[Extracted data entries]
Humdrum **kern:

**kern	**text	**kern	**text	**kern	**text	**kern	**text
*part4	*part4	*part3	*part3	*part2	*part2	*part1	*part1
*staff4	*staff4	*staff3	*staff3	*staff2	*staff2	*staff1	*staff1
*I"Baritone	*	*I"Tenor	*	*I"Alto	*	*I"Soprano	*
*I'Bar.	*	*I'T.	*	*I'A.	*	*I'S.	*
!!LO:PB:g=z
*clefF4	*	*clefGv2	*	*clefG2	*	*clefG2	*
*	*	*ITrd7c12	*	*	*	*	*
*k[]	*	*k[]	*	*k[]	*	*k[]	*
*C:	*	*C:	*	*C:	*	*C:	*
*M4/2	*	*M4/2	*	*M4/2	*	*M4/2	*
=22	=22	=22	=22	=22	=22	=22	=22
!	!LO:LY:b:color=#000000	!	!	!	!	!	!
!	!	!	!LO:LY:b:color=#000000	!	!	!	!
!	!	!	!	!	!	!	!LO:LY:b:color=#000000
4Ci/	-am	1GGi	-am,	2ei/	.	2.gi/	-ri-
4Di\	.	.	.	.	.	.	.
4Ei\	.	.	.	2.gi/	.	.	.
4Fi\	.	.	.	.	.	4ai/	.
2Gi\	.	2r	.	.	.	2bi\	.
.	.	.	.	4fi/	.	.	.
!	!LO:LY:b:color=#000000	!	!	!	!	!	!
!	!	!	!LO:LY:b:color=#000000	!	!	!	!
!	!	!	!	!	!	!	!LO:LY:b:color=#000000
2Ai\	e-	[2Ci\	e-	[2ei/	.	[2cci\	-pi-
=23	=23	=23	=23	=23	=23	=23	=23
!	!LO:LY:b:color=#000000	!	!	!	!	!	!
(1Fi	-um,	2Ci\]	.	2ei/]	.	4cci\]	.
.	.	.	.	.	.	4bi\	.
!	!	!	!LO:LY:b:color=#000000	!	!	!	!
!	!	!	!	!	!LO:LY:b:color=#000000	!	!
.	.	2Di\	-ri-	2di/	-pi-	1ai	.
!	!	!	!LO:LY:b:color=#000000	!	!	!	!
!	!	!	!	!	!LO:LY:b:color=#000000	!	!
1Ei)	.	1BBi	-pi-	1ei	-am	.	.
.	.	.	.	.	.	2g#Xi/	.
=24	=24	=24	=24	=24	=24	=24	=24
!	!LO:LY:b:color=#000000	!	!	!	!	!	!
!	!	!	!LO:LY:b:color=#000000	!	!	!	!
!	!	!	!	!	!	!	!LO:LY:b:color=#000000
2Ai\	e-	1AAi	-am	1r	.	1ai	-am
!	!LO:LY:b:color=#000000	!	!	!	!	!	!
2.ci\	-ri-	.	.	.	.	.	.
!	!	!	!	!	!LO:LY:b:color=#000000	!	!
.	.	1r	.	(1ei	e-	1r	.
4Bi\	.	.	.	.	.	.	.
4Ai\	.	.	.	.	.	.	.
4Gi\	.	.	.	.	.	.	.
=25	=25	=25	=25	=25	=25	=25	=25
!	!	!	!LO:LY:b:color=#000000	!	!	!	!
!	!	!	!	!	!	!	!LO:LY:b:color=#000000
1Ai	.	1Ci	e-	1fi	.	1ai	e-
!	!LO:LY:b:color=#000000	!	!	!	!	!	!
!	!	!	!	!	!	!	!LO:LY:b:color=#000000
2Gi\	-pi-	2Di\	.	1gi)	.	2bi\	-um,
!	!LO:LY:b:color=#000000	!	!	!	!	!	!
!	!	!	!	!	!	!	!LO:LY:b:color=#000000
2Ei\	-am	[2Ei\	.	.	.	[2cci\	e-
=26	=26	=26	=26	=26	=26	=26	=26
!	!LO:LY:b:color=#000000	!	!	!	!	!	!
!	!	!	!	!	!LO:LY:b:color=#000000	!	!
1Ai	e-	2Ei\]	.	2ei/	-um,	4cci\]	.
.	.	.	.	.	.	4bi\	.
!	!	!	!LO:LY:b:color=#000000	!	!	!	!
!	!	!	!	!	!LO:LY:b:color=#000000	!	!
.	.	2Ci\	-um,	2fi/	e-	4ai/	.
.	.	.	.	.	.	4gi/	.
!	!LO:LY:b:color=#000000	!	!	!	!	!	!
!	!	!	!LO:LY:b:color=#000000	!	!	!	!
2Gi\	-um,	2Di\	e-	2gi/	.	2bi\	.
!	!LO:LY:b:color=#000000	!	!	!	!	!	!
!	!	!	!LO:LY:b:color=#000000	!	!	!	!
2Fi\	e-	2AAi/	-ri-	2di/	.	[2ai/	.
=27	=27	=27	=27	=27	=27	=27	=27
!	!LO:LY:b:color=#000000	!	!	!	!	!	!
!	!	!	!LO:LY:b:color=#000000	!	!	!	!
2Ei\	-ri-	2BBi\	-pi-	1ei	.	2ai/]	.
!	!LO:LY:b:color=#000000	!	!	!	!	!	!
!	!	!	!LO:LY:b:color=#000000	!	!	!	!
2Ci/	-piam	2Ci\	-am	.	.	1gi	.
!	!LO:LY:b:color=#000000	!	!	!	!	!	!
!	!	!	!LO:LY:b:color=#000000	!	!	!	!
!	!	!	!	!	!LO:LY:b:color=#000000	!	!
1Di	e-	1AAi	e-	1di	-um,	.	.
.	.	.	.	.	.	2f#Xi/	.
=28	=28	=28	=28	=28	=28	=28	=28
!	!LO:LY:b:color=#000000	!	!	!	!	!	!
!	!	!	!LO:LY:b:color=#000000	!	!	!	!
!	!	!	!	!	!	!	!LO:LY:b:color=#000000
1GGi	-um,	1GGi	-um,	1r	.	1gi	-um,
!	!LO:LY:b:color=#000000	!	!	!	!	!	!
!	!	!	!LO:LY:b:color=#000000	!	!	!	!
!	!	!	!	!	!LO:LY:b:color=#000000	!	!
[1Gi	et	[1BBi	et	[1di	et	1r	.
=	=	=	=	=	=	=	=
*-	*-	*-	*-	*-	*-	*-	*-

* **PROBLEM TO WORK ON**
Gather every line from the items above that contains the string "kern", and list those lines.

* **EXPECTED OUTPUT**
Humdrum **kern:
**kern	**text	**kern	**text	**kern	**text	**kern	**text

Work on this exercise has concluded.